March 9th, 2020 by Jane Turner

Brilliant news today – The OED are cleaning up sexist language!

The Oxford English Dictionary, or OED, that bible and bastion of all things British English, has begun looking into their sample sentences for sexist language. YAY! No more nagging wives or rabid feminists!  Can I have a cheer?!



The Guardian reports, “After extensive research, reference publisher is quietly replacing examples that ‘unnecessarily perpetuate stereotypes’ – while also reflecting how language is used.”

The article states, “People were talking about stereotypes being perpetuated by example sentences. That was something we’d never considered before,” said Katherine Martin, head of language content and data at Oxford University Press.” (Publishers of the OED)

After extensive research at the OED over a period of years, they’ve confirmed that yes, there is quite a bit of sexism in their example sentences! Shocker. Absolute shocker. Why, you’d think these things were governed by old, white men!  Hmm…

Yes, dictionaries can reinforce stereotypes.  For those who haven’t read their dictionary in a while, example sentences are given to show how the specific word can be used. In a book relevant to all English speakers, but most definitely to the school-age and ESL students – the OED subconsciously outlines community and national standards for treatment of women. What we learn in school…

Further, the OED is the leader of the world in dictionaries, the number one. What they do, echoes down through their children and grandchildren (publishes of dictionaries in US English, Canadian English, Australian English, Nigerian English etc.)

Thankfully, OED are working to change that.
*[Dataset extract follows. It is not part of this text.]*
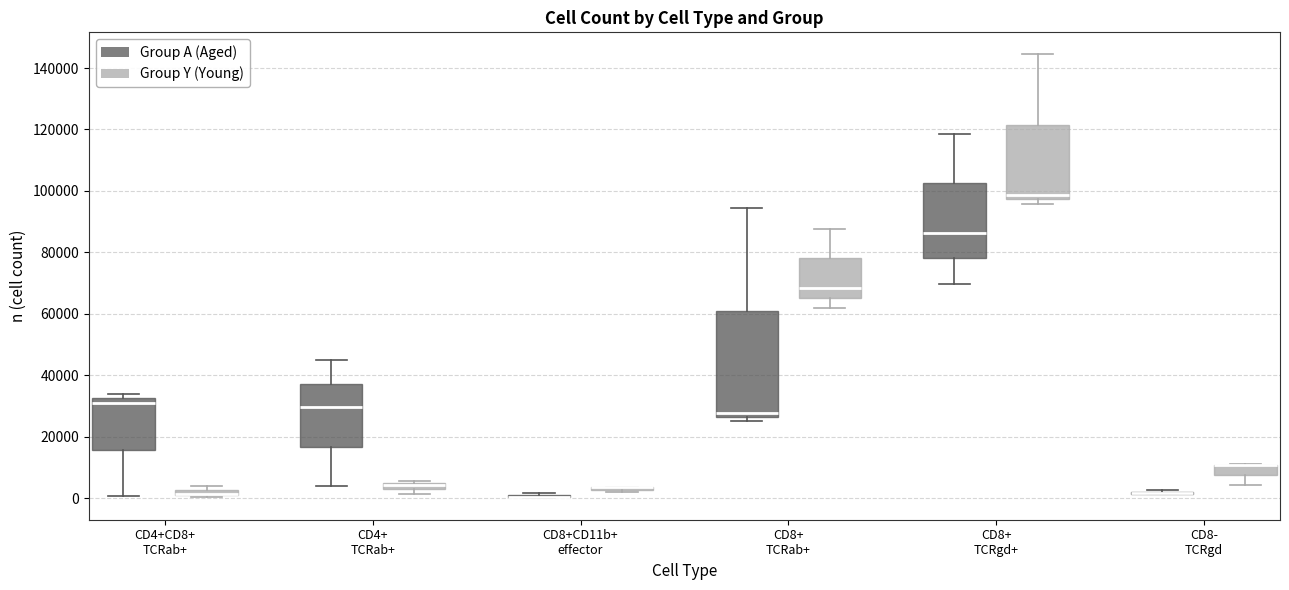

Comparing the boxes themselves (not the whiskers), which one is the tallest?

CD8+ TCRab+ (Group A (Aged))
And I, and no doubt many others, am grateful.

As the Guardian says, “Around 500 changes to example sentences have been made to date in the ongoing project, including words to do with appearance (anatomy, hip, hot, ugly), sexuality and sexual behaviour (arouse, frumpy, frigid, grope), personality traits (avaricious, brainy, high-maintenance, shopaholic, stubborn), and concepts of traditional gender roles (housework, chore, domestically, housekeeping).”

Some examples of new sample sentences:

housework: regular work done in housekeeping, especially cleaning and tidying

  • original example: she still does all the housework
  • new example: I was busy doing housework when the doorbell rang

high-maintenance: (of a person) demanding a lot of attention

  • original example: if Martin could keep a high-maintenance girl like Tania happy, he must be doing something right
  • new example: I freely admit to being high-maintenance

rabid: Having or proceeding from an extreme or fanatical support of or belief in something

  • original example: a rabid feminist
  • new example: a rabid ideologue


Well done OED – damn well done!

Now, dictionaries of the world – time to follow suit and up your anti-sexism game!